Quale bioeconomia per il Piemonte?

“Il cambiamento climatico e lo squilibrio ecosistemico, l’instabilità dei mercati economici, l’acuirsi del divario fra ricchi e poveri a livello globale dichiarano la necessità di trovare nuove forme per produrre e consumare sfuggendo al paradosso che sia l’uomo a vivere perché il sistema economico possa produrre e non viceversa. In tal senso la bioeconomia può rappresentare un’occasione per il nostro paese di tornare a crescere e deve essere sostenuta dalla politica e dalla società civile tutta. Anche allo scopo di riconquistare competitività nel confronto mondiale dobbiamo reimpostare il nostro sistema produttivo, integrando la sostenibilità etica e ambientale a quella sociale che rimane il primo obiettivo”. Così Mauro Laus, presidente del Consiglio regionale, ha aperto i lavori del seminario Quale bioeconomia per il Piemonte? Analisi e prospettive che si è svolto oggi nell’Aula di Palazzo Lascaris, moderato dal giornalista ed esperto in storie d’impresa Adriano Moraglio.

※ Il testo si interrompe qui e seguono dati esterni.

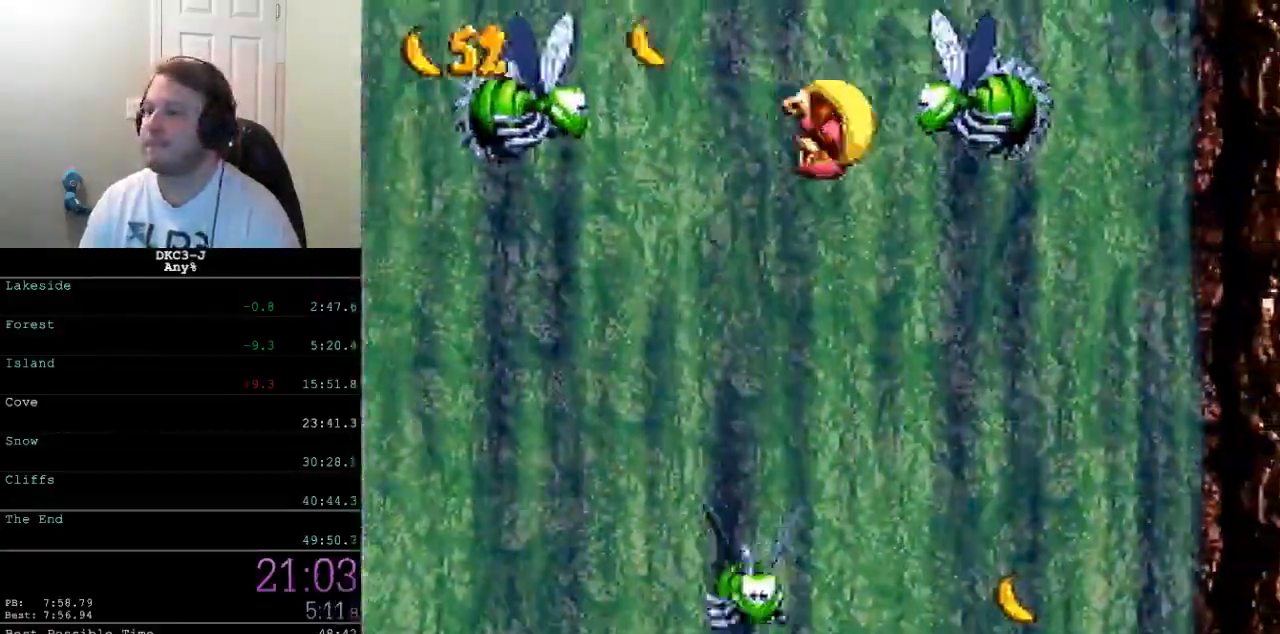
{"buttons": ["Y", "DPAD_RIGHT"], "events": []}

“La bioeconomia si inserisce all’interno delle priorità indicate dall’Unione europea per l’uso dei fondi comunitari nella programmazione 2014-2020”, ha spiegato l’assessora regionale alle Attività produttive, energia, innovazione e ricerca Giuseppina De Santis. “Non significa solo riutilizzare lo scarto e i rifiuti ma, nell’ottica di una valorizzazione circolare delle risorse, impostare anche il design iniziale dei prodotti per renderli riutilizzabili al termine della loro vita produttiva. La Regione, oltre a stanziare fondi per la ricerca in tal senso, intende orientare la programmazione 2014-2020 per la realizzazione di 1 o 2 filiere locali, che creino concrete occasioni di sviluppo per il territorio”.

La bioeconomia definisce quel settore economico che utilizza le risorse biologiche, provenienti dalla terra e dal mare, e i rifiuti come materie prime per la produzione energetica, industriale, alimentare secondo un’ottica di sostenibilità ambientale e sociale.

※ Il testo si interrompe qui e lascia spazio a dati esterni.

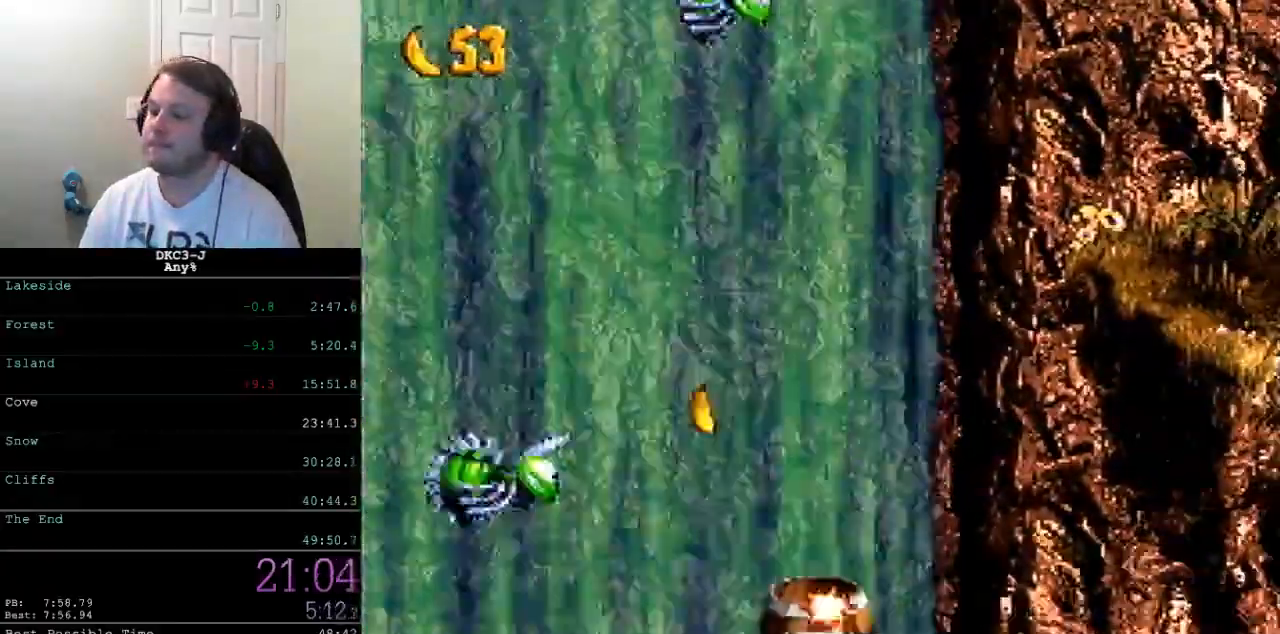
{"buttons": ["Y", "DPAD_RIGHT"], "events": []}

“Nel 2012 l’Unione europea ha lanciato una strategia per la bioeconomia allo scopo di produrre cibo in migliori quantità e qualità, ridurre la dipendenza dalle fonti energetiche fossili e sfruttare le ricchezze provenienti dal mare, attraverso percorsi efficienti e a basso impatto per l’ambiente”, ha dichiarato Fabio Fava, rappresentante italiano per la Bioeconomia in Horizon 2020 e public private partnership biobased industry. “In particolare oggi è indispensabile agire per interconnettere meglio i diversi settori coinvolti, per aumentare i prodotti e ridurre gli scarti”.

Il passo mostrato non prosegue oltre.